Rosecrans: The embarrassment of saying things like SHOOT IT IN MY VEINS long after it’s interesting to say such a thing. (Patricia Lockwood is us.)

Kelso: Commonplace experiences connect us and I think that’s why Breasts and Eggs outweighs Piranesi in this matchup. Kawakami is showing us the sacredness and magic of our everyday lives, and I feel like a lot of readers can see themselves in that landscape.

Rosecrans: That’s right. It reminds me that I like this line from the judgment: “The wide world is here in these two novels, you could read them in a loop and never stop, this could be enough.” That sense of “the wide world” is often what I crave from fiction, even in stories with the smallest structures. When you’re reading outside of work—or for work too, I guess—what matters most to you?

Kelso: Wow, what a difficult question! There’s just so many working parts and different ways a book can click for me, ranging from accurate representation and equity of marginalized folks to how many fart jokes are in it. Honestly, what it boils down to—for me at least—is finding a genuine connection to the text.

Rosecrans: What kind of connection?

Kelso: I believe literature’s purpose is to connect ideas and get us thinking and talking about the topics presented in a book, whether it’s William Shakespare, Karl Ove Knausgård, or Sam Irby. The quickest way to find that connection is how I can relate to this book. What is this character feeling, thinking, eating that makes me jump up and go, “Yeah, I too have IBS and miss eating cheese,” or “I have felt a similar injustice in my life too, what can we do to change that?”

Rosecrans: Terrific.

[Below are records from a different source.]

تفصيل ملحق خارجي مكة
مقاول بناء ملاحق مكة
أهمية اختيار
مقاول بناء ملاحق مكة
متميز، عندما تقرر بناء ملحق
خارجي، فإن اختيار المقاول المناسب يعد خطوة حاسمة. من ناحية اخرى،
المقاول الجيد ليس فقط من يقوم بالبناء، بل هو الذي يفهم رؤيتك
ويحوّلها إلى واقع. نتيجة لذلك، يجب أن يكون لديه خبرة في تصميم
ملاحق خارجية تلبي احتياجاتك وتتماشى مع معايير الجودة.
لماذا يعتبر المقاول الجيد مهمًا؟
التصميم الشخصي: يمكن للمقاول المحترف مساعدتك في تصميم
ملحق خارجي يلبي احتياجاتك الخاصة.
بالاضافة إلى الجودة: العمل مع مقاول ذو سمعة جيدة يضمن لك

To close for today, a question we’re asking all of our booksellers (readers, support your booksellers!)—how has bookselling been different lately for Gibson’s and for you?

Kelso: My role has definitely changed. We had to beef up an online ordering system practically overnight. I had to build a shipping department on Scotch tape and whispers. But this ship of fools is still here, and everything seems to be holding together. Thanks to the hardworking staff and of course our customers, whom I cannot seem to thank enough. I do miss seeing them physically, and I don’t see my role changing back to what it was in the pre-pandemic times. The staff and I are hopeful that we are going to see this bookstore past the pandemic. As for me, I just want to hug my mom again.

Rosecrans: Cheers to that. Major thanks to Kelso for joining us today, and thanks to everybody for reading. See you in the comments!